P. a. : Les Français adhèrent-ils à cette diversification ?

B. B. : Le sandwich reste le produit leader. L’année 2010 a vu passer la barre des 2 Mds de sandwichs vendus, dont deux tiers de jambon-beurre. Une hausse toutefois limitée de seulement 2,5 %, à comparer à la croissance de 8,9 % en 2009. Explication : le marché du snacking en forte croissance est très attaqué. L’heure est au développement du prêt à réchauffer (box, soupes, plats cuisinés), en complément du prêt à consommer. C’est par exemple le lancement de la pizza en part à réchauffer au micro-ondes de Sodebo (Pizza Giant, NDLR). Et bien entendu, la vague des box. En 2010, près de 18 millions d’unités ont été commercialisées en France.

P. a. : Quels sont les nouveaux concepts de restauration ?

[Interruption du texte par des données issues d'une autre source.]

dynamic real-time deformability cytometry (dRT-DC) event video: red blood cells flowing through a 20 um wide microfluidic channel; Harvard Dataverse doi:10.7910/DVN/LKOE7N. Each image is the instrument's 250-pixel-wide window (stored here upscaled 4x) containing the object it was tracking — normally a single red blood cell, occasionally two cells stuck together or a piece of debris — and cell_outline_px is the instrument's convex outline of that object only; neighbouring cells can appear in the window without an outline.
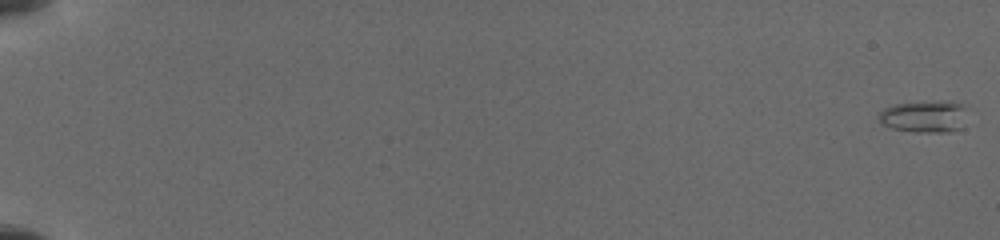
{"species": "common noctule bat (a hibernating species)", "species_latin": "Nyctalus noctula", "temperature_condition": "cold", "stored_images_in_passage": 9, "camera_frame_rate_fps": 3000, "um_per_image_px": 0.085, "animal": {"sex": "female", "body_mass_g": 19.5, "forearm_length_mm": 54.1}, "frame": {"image": 1, "passage_image": 1, "time_ms": 0.0, "image_size_px": [1000, 240], "cell_outline_px": [[964, 104], [956, 128], [948, 132], [916, 132], [892, 128], [884, 124], [876, 116], [884, 108], [892, 104]], "centroid_in_image_um": [78.36, 9.95], "position_along_channel_um": 6.6, "area_um2": 14.8}}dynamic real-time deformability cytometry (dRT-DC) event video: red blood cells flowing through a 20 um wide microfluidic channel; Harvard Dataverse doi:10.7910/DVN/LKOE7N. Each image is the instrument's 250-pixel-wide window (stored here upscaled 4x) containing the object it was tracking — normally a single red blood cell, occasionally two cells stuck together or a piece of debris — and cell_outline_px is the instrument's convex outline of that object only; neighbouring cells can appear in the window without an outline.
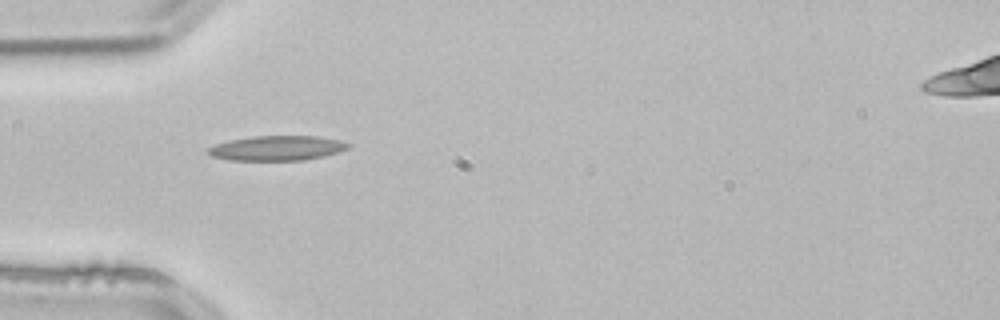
{"species": "common noctule bat (a hibernating species)", "species_latin": "Nyctalus noctula", "temperature_condition": "room temperature", "stored_images_in_passage": 1, "camera_frame_rate_fps": 3000, "um_per_image_px": 0.085, "animal": {"sex": "male", "body_mass_g": 21.5, "forearm_length_mm": 52.0}, "frame": {"image": 1, "passage_image": 1, "time_ms": 0.0, "image_size_px": [1000, 320], "cell_outline_px": [[352, 144], [348, 148], [340, 152], [324, 156], [304, 160], [228, 160], [212, 156], [208, 152], [208, 148], [216, 144], [228, 140], [252, 136], [320, 136]], "centroid_in_image_um": [23.56, 12.59], "position_along_channel_um": 61.4, "area_um2": 20.23}}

B. B. : De nouveaux concepts apparaissent. Du côté de la grande distribution, si l’on n’a pas capté le consommateur en rayon, on cherche à le faire en fin de caisse, tel « Faim de journée » de Carrefour. Après Dailymonop lancé en 2004 par Monoprix, c’est au tour de Carrefour d’expérimenter un nouveau type de magasin. Le premier Carrefour City Café a ouvert à Bordeaux en décembre dernier. Cette nouvelle déclinaison orientée restauration rapide vise une offre bien-être, pour tous les moments de consommation de la journée. Parmi les innovations marquantes, c’est l’avènement de la mobilité. Par exemple avec des produits bi-température sur triporteur tel le pionnier Eaty.fr à Rennes. L’heure est aussi à la diversification. C’est, par exemple, Fishkiss à Toulouse, avec une offre constituée d’un poisson ultra-frais en papillotte, d’un accompagnement et de sauces au choix. C’est aussi le développement de l’ethnique. Par exemple, les enseignes Cactus ou Chaak s’implantent sur le nouveau créneau du tex-mex. Et la nouveauté, c’est que le consommateur adhère à ces offres alors que jusqu’à présent il était résistant.

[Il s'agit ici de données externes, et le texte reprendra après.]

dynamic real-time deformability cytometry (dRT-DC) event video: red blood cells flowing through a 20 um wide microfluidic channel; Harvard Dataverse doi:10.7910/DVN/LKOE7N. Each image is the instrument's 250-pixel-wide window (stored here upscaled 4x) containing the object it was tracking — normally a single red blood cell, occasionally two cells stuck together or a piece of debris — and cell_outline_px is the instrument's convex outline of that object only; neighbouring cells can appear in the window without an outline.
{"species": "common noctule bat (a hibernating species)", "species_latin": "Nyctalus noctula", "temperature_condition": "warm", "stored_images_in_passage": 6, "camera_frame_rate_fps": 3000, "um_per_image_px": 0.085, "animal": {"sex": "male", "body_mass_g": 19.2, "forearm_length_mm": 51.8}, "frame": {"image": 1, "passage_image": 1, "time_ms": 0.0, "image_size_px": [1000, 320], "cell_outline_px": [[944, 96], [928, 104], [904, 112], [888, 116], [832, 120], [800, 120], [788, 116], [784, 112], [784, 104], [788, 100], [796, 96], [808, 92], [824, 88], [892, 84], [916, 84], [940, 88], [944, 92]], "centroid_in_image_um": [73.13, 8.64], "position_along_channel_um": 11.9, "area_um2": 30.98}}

P. a. : Quelles sont les grandes tendances à venir ?

B. B. : J’en vois plusieurs. La première est le « chaud et le froid ». Les spécialistes du chaud proposent désormais du froid telles des salades et des viennoiseries, et l’inverse est vrai. Paul et la Brioche Dorée ont enrichi leur offre avec des plats cuisinés ou des sandwiches chauds. Et McDonald’s a ouvert sur le parvis de La Défense son premier restaurant sans hamburger qui propose exclusivement des salades sur-mesure. Autre tendance, la proximité. On montre de plus en plus le process au consommateur. Et cela le sécurise, car il ne faut pas oublier que nous sortons de grandes crises alimentaires. Le « sur mesure » est aussi une orientation importante. Cela existe déjà sur les salades ou les sandwiches type Subway, mais il reste une palette de possibilités en la matière. La question de la rapidité du process reste centrale. La restauration rapide est devenue trop lente. Le consommateur ne veut pas attendre pour être servi. Il faut donc accélérer le process. Enfin, je pense que le prêt à réchauffer est une opportunité à saisir, surtout pour la restauration du soir à domicile.

P. a. : Reste la question du prix ?

B. B. : La progression de la grande distribution sur le secteur du snacking s’est appuyée sur une offre d’entrée de gamme. La crise se pérennise d’une certaine façon, car les consommateurs ont pris des habitudes qu’ils ne sont pas prêts de perdre. La dépense moyenne du consommateur français en restauration rapide est de 7,8 €. Je pense toutefois qu’en cassant les codes vers le haut de gamme et la diversification, il y a la place pour une offre située à 9-10 € voire un peu plus, à condition d’apporter de la valeur ajoutée. C’est par exemple la chaîne Pezzo qui propose des pizzas sur la tranche 12-18 €, ou Michel Bras, triple étoilé au Michelin, qui a pris la concession de l’aire d’autoroute du Pont de Millau.